John Barth Headshot
Report a problem with this profile
[email protected]

John Barth  

Novelist and Short-Story Writer

John Simmons Barth is an American novelist and short-story writer, known for the postmodernist and metafictional quality of his work.

Barth began his career with The Floating Opera and The End of the Road, two short "realist" novels that deal wittily with controversial topics, suicide and abortion respectively.

The Sot-Weed Factor (1960) was initially intended as the completing novel of a trilogy comprising his first two "realist" novels, but, as a consequence of Barth's maturation as a writer, it developed into a different project. The novel is significant as it marked Barth's discovery of Postmodernism.
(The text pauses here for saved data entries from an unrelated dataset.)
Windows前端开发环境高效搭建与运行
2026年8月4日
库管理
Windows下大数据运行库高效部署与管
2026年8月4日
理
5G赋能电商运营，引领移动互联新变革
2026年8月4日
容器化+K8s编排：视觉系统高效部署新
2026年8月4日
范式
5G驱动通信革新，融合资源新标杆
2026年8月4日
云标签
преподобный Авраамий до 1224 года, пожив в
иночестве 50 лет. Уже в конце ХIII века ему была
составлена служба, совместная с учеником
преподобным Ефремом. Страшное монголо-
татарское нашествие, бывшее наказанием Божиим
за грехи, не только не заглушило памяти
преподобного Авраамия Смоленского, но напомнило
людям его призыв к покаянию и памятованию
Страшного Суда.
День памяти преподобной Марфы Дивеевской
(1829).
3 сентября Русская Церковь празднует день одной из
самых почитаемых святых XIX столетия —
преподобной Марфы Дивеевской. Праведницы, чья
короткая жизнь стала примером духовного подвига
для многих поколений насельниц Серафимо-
Barth's next novel, Giles Goat-Boy, is a speculative fiction based on the conceit of the university as universe. A boy raised as a goat discovers his humanity and becomes a savior in a story presented as a computer tape given to Barth, who denies that it is his work. In the course of the novel Giles carries out all the tasks prescribed by Joseph Campbell in The Hero with a Thousand Faces. Barth kept a list of the tasks taped to his wall while he was writing the book.
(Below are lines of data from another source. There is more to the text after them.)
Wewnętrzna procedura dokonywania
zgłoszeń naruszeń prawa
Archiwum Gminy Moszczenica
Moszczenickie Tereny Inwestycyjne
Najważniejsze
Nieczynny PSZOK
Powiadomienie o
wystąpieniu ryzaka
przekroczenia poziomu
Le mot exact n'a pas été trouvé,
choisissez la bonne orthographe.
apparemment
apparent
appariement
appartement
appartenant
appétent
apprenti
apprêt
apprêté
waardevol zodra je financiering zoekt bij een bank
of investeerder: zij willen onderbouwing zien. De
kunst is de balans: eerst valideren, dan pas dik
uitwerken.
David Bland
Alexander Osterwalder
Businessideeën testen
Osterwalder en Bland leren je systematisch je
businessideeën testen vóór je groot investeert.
The short story collection Lost in the Funhouse (1968) and the novella collection Chimera (1972) are even more metafictional than their two predecessors, foregrounding the writing process and presenting achievements such as a seven-deep nested quotation. Chimera shared the U.S. National Book Award for Fiction.
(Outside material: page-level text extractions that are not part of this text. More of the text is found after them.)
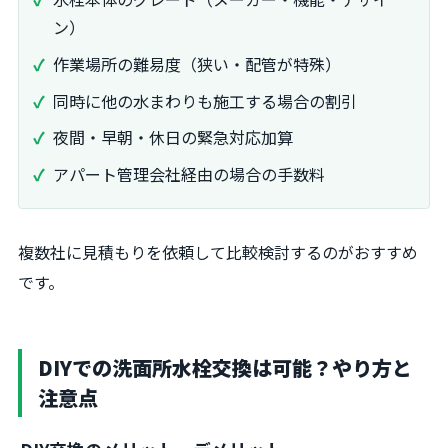
ン）
作業場所の難易度（狭い・配管が特殊）
同時に他の水まわりも施工する場合の割引
夜間・早朝・休日の緊急対応加算
アパート管理会社経由の場合の手数料
複数社に見積もりを依頼して比較検討するのがおすすめ
です。
DIYでの洗面所水栓交換は可能？やり方と
注意点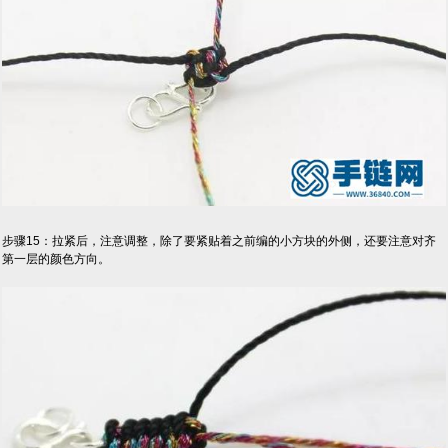
步骤15：拉紧后，注意调整，除了要紧贴着之前编的小方块的外侧，还要注意对齐
第一层的颜色方向。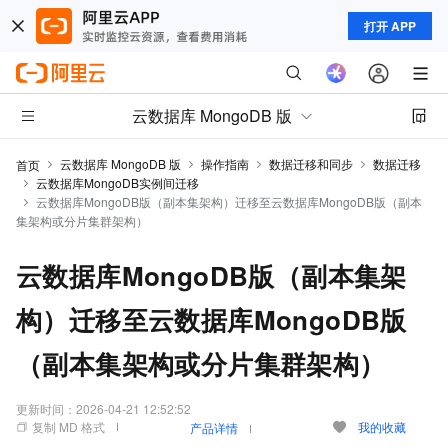
打开 APP
云数据库 MongoDB 版
云数据库 MongoDB 版
操作指南
数据迁移和同步
数据迁移
首页
云数据库MongoDB实例间迁移
云数据库MongoDB版（副本集架构）迁移至云数据库MongoDB版（副本
集架构或分片集群架构）
云数据库MongoDB版（副本集架
构）迁移至云数据库MongoDB版
（副本集架构或分片集群架构）
更新时间：
2026-04-21 12:52:52
复制 MD 格式
我的收藏
产品详情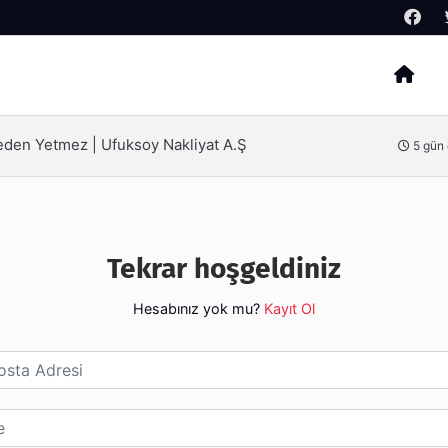
Arama
Neden Yetmez | Ufuksoy Nakliyat A.Ş
5 gün
Tekrar hoşgeldiniz
Hesabınız yok mu?
Kayıt Ol
esi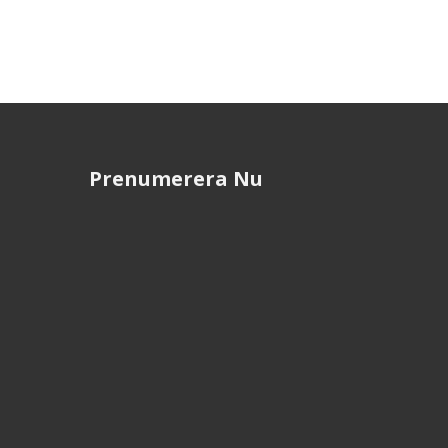
Prenumerera Nu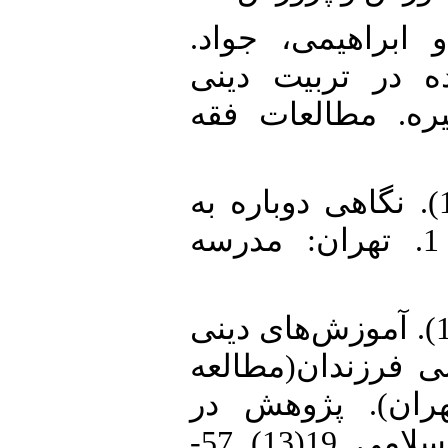
2. براهیمی، جواد
(1398). تربیت دینی
ره. مطالعات فقه
3. باقری، خسرو.(1400). نگاهی دوباره به
تربیت اسلامی. جلد 1. تهران: مدرسه
4. بختیاری، حسن.(1391). آموزش‌های دینی
ی فرزندان(مطالعه
ران). پژوهش در
مسائل تعلیم و تربیت اسلامی. 19(13). 57-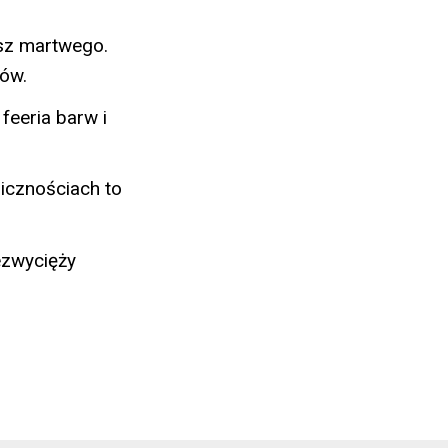
asz martwego.
tów.
feeria barw i
licznościach to
zezwycięży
Barth's work is characterized by a historical awareness of literary tradition and by the practice of rewriting typical of postmodernism. In Barth's postmodern sensibility, parody is a central device.

Barth's fiction continues to maintain a precarious balance between postmodern self-consciousness and wordplay and the sympathetic characterization and "page-turning" plotting commonly associated with more traditional genres and subgenres of classic and contemporary storytelling.